**SELECTED TEXT:**
————

A truly personal piece of learning I’ve done for this goal is to take guitar lessons. I started in the fall of 2012 in order to take on new learning as an adult and reflect on how non-cognitive skills play a role in my success or failure. There are many parallels between me learning the guitar and my students who are returning to high school. The guitar is something I tried and failed at earlier in my life. It requires commitments of time and effort to learn. And it is an additional load on top of my home and work life. I continue to take the lessons and have come a long way. Over the past 2 years it has provided me many opportunities to put myself in my students’ shoes. How do I prioritize practice when chaos reigns at home or work (or both!)? Or, when do I take ownership of my learning and when do I trust my teacher to guide me? More mundane things have also come up like, how do I get to my lesson when the car is in the shop? These are situations where I might have casually just cancelled the lesson and said ”See you next week” but the point is to work around these things as I expect my students to be able to do as well.
GOAL #3 Develop a standards based Narrative Feedback grading system that relies on continuous feedback for both curriculum content and non-cognitive workplace readiness development.
I have done a lot of reading on giving effective feedback and this goal is the one I am furthest along in. I decided to get rid of grades immediately in my general science class after starting this project and have been developing what is appropriate and effective in shaping both the quality of the student’s work and their approach to the learning. I’ve changed standards based grading (SBG) to narrative feedback, mostly because once I got started I realized that was the form of assessment and evaluation I was actually doing. Both are non-numerical and feedback driven, however, SBG is more suited to skill development in a technical or trades setting and narrative feedback is more focused on the entire course and experience.
A course is a relationship between curriculum content, student and teacher and what binds them all together is the assessment and evaluation. Switching from marks to comments has allowed me much more freedom to focus in on what the individual student actually needs to be successful. For example, I had a student who had a hard time keeping track of his work and would often think he’d handed in things he hadn’t or would hand in partial work thinking they were complete. Instead of losing marks for the missing question or incomplete section, I got to formally address the heart of the issue which was a lack of focus and organization. A narrative is on going and so a course with disjointed assignments on unrelated curriculum topics becomes holistic when the comments and feedback are able to point out improvement on repeated mistakes and show progress. It also ties into my goal of developing non-cognitive skills because I can also note things about the process not just the final product being handed in.
Overall, I now have a better understanding of what it takes to return to school and how that needs to be managed. I am much more knowledgeable about the brain and what it needs to maximize learning and I truly feel like I am on the right track when it comes to progressive assessment and evaluation.

————

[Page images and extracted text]
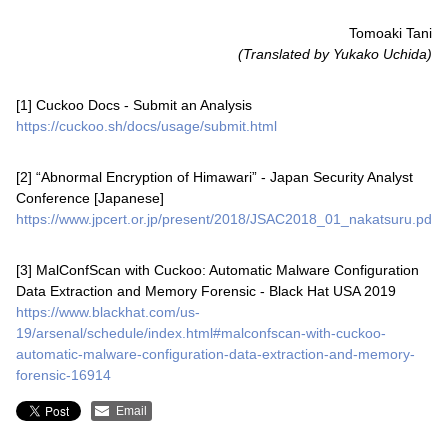
Tomoaki Tani
(Translated by Yukako Uchida)
[1] Cuckoo Docs - Submit an Analysis
https://cuckoo.sh/docs/usage/submit.html
[2] “Abnormal Encryption of Himawari” - Japan Security Analyst
Conference [Japanese]
https://www.jpcert.or.jp/present/2018/JSAC2018_01_nakatsuru.pdf
[3] MalConfScan with Cuckoo: Automatic Malware Configuration
Data Extraction and Memory Forensic - Black Hat USA 2019
https://www.blackhat.com/us-
19/arsenal/schedule/index.html#malconfscan-with-cuckoo-
automatic-malware-configuration-data-extraction-and-memory-
forensic-16914
Email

————

**BRIEF:** From the teaching reflection above, repeat word for word the passage starting with "Overall, I now" and going on through "progressive assessment and evaluation.".

**SOLVED PROBLEM:**
Overall, I now have a better understanding of what it takes to return to school and how that needs to be managed. I am much more knowledgeable about the brain and what it needs to maximize learning and I truly feel like I am on the right track when it comes to progressive assessment and evaluation.